9. Has to be some concern with the Eagles' allowing big pass plays two weeks in a row — Eli Manning's 77-yard TD last week to Sterling Shepard and Philip Rivers' 75-yard TD to Tyrell Williams Sunday. This is the first time in 52 years the Eagles have allowed a TD pass of 75 yards or more in consecutive weeks, and just for some background, the Eagles didn't allow a single touchdown pass of 75 yards or more from 2000 through 2006. Last week, Manning beat Patrick Robinson, and it looked Sunday like rookie Rasul Douglas was the victim, although it also looked like safety Rodney McLeod was late giving help, too. Rivers went after Douglas a lot Sunday, and the rookie, who played so well the last two weeks, had a rough afternoon. Rivers added a 50-yarder to Keenan Allen in the fourth quarter. Now, Manning and Rivers have hit big plays against a lot of people over the last 15 years. And certainly not having Fletcher Cox pressuring Rivers hurt. But those are excuses. This team was supposed to be better equipped to not give up big plays. They have to get this solved soon.
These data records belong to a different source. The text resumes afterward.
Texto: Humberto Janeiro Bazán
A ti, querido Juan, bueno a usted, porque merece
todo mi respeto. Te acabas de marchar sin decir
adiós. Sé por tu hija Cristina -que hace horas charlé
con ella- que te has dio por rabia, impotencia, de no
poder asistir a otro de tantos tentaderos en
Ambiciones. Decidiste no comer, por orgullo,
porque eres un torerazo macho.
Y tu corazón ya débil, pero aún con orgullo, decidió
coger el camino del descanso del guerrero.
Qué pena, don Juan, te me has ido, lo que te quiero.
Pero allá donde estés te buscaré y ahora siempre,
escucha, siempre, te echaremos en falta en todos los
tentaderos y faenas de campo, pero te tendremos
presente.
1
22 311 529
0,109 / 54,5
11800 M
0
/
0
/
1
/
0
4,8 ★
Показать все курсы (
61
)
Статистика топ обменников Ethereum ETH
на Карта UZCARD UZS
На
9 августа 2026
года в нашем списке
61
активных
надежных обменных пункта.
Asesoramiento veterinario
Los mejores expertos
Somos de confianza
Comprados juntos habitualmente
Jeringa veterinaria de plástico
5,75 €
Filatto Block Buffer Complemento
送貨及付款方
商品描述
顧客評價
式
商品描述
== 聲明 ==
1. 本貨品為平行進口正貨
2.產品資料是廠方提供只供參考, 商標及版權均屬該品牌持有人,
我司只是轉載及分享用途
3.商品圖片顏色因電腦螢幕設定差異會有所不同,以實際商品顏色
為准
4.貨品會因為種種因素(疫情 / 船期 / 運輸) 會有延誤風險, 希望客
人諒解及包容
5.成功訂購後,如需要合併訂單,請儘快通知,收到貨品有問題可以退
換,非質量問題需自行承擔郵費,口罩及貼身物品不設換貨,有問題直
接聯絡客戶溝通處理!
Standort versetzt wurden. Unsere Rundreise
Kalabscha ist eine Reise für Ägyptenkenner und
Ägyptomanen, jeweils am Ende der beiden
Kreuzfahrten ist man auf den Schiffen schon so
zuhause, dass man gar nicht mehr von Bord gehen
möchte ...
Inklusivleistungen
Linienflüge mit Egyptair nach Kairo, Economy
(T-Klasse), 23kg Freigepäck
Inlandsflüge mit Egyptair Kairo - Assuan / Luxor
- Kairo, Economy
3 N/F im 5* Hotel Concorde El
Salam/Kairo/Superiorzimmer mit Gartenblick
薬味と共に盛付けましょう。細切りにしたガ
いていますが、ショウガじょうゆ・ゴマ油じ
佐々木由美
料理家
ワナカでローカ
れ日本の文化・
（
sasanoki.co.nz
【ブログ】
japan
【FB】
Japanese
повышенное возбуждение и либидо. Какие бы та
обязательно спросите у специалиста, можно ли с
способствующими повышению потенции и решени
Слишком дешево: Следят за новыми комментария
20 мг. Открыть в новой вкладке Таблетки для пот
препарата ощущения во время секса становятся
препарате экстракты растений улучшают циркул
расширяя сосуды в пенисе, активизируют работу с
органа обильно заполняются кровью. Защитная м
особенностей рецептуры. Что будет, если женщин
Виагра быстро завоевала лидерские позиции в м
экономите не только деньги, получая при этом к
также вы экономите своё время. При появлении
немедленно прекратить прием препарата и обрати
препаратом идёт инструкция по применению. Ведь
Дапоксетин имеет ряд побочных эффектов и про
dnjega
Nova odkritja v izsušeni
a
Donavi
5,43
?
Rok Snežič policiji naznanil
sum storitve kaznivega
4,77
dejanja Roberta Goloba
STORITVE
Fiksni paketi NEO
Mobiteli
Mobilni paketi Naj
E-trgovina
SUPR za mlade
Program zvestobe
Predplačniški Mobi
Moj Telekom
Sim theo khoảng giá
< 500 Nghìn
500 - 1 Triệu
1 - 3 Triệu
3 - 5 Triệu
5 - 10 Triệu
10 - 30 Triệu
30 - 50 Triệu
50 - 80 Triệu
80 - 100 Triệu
10. OK, I wrote the other day that once Caleb Sturgis was healthy enough to kick again, the Eagles could have a tough decision on which kicker to keep. Sturgis has actually been very good since joining the Eagles in 2015. But Jake Elliott is on the verge of ending any suspense regarding that battle. Elliott, a week after his record-setting 61-yard game-winner, made all four of his field goal attempts Sunday, including a 53-yarder that made him the first Eagle in franchise history with a field goal of 50 yards or more in consecutive weeks. In fact, in just three games, Elliott already has the third-most field goals of 53-plus in Eagles history. David Akers had three in 188 games, Sturgis had three in 30 games. Elliott? He has two in three games. Elliott became only the second kicker in Eagles history to make three kicks from 45 yards in the same game. Akers did it in 2009 against the Cowboys. The Eagles have their kicker.